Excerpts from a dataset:
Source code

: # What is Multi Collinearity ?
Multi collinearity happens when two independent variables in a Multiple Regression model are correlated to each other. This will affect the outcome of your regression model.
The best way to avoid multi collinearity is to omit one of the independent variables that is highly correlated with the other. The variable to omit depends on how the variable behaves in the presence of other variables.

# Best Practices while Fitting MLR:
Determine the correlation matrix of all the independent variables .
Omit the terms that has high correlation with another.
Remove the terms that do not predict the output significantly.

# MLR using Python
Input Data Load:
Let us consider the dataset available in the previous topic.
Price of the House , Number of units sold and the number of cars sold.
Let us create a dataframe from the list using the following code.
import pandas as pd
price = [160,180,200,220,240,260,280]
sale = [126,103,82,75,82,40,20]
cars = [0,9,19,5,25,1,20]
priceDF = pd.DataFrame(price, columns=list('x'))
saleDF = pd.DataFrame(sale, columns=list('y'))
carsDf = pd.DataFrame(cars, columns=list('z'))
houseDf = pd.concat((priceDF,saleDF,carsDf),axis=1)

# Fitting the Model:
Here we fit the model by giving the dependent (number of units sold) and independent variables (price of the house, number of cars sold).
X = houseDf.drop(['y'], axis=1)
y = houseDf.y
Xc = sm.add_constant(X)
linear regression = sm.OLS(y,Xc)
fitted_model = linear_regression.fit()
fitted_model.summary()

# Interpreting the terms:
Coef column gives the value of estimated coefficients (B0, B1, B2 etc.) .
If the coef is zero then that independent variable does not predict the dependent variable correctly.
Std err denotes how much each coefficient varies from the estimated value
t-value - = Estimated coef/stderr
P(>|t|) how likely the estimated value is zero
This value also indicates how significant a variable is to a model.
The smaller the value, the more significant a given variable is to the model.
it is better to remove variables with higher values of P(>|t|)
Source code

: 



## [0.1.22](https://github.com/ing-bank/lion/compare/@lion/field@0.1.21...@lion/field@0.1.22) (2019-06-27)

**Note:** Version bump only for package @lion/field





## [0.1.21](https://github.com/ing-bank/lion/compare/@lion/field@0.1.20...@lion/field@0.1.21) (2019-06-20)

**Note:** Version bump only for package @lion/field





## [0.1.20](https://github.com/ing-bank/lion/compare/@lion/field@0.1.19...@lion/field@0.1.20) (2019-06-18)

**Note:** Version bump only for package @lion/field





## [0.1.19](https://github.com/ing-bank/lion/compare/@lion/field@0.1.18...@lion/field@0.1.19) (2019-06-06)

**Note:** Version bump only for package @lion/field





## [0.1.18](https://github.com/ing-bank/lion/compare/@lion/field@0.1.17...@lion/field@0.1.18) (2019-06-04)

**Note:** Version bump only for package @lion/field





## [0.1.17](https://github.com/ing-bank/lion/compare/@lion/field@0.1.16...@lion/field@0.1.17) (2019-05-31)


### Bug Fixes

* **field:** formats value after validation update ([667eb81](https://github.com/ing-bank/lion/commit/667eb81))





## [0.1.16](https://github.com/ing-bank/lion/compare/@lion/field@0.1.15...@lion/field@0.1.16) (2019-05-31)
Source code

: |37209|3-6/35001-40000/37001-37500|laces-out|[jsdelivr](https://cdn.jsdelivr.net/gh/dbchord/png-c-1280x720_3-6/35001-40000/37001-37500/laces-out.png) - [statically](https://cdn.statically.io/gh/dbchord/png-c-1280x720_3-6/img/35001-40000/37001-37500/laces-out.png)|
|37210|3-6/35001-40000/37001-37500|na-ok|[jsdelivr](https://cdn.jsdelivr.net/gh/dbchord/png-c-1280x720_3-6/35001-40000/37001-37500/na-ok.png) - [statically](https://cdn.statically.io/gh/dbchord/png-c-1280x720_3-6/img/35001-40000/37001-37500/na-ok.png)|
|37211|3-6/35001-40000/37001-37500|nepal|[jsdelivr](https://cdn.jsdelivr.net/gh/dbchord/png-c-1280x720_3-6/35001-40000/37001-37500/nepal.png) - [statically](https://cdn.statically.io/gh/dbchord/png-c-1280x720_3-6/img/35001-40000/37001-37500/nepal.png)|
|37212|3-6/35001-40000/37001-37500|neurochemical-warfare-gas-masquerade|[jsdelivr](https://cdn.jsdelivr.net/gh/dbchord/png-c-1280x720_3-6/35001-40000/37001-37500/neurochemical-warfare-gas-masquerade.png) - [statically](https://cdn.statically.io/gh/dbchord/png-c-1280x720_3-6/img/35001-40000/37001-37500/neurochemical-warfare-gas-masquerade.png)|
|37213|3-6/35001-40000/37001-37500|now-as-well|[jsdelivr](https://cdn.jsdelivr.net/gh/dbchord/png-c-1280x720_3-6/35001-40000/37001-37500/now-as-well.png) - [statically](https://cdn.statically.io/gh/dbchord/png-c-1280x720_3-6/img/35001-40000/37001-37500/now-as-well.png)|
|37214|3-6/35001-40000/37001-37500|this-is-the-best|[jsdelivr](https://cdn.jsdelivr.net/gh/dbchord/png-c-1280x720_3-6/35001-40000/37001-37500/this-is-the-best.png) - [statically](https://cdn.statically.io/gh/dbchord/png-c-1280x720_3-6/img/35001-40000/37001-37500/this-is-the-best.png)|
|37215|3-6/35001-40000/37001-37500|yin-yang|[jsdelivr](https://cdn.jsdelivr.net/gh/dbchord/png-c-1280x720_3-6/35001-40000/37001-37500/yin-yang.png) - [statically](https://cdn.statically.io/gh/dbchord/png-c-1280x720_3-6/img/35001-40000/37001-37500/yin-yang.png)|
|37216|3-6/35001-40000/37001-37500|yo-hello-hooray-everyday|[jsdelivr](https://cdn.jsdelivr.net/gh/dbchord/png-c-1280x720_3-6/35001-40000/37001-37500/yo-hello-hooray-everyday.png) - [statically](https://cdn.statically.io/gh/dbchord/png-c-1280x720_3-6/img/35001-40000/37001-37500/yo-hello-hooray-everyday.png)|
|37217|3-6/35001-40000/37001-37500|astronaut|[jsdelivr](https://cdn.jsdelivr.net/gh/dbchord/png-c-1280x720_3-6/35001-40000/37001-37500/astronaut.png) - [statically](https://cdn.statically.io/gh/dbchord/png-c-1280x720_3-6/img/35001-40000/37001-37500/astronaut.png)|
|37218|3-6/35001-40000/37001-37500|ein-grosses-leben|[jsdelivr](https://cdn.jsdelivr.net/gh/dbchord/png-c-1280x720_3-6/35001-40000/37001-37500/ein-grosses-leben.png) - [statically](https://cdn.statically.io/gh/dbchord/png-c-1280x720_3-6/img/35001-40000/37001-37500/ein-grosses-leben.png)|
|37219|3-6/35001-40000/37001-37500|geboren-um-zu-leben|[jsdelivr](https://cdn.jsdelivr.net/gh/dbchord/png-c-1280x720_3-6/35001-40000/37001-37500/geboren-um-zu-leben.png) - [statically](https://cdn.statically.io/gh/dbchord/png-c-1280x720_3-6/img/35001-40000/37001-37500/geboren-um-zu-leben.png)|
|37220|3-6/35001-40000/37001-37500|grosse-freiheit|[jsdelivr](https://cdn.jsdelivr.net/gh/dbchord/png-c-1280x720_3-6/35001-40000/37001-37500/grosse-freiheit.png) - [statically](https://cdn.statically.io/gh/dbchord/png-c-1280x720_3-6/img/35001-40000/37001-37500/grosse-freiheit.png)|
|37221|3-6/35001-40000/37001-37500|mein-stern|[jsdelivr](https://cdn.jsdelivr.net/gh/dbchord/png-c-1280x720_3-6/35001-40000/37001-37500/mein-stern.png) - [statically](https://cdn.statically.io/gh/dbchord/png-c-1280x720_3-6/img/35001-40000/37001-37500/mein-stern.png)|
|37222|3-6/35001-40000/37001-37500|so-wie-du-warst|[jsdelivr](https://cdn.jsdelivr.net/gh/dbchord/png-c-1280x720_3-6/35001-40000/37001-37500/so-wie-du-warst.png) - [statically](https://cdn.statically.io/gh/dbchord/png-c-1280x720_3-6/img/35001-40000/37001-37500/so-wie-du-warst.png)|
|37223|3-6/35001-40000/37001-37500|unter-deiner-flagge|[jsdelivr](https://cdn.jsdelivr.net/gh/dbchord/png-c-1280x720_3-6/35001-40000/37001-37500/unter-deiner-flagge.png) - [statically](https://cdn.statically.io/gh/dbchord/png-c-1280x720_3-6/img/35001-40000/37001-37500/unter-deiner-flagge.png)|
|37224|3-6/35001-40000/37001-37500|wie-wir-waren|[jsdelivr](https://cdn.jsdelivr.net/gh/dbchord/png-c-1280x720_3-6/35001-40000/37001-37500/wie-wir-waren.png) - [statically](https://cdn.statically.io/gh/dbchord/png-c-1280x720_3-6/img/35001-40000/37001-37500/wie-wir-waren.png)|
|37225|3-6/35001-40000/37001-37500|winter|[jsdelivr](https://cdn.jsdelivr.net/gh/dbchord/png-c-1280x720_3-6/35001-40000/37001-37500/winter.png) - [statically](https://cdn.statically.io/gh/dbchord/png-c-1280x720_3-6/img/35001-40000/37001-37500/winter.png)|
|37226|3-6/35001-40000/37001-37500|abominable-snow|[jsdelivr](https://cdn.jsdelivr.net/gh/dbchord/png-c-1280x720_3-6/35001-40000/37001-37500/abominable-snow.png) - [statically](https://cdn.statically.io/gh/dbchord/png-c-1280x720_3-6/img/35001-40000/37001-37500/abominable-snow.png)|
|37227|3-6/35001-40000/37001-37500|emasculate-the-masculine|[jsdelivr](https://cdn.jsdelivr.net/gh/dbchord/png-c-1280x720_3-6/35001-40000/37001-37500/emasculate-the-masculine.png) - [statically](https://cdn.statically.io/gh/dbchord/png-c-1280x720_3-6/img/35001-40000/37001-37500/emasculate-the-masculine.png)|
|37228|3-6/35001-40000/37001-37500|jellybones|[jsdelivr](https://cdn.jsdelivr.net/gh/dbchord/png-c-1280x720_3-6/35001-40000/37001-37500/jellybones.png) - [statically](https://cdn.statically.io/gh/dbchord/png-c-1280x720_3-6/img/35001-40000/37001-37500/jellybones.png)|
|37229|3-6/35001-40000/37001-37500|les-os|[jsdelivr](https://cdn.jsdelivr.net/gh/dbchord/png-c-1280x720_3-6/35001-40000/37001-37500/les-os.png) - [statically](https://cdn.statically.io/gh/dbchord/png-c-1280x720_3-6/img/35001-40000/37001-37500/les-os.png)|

**PROBLEM TO WORK ON:**
Quote word for word the lines from the one containing "# Fitting the" up to and including the one containing "fitted_model.summary()".

**RESPONSE TO THE TASK:**
# Fitting the Model:
Here we fit the model by giving the dependent (number of units sold) and independent variables (price of the house, number of cars sold).
X = houseDf.drop(['y'], axis=1)
y = houseDf.y
Xc = sm.add_constant(X)
linear regression = sm.OLS(y,Xc)
fitted_model = linear_regression.fit()
fitted_model.summary()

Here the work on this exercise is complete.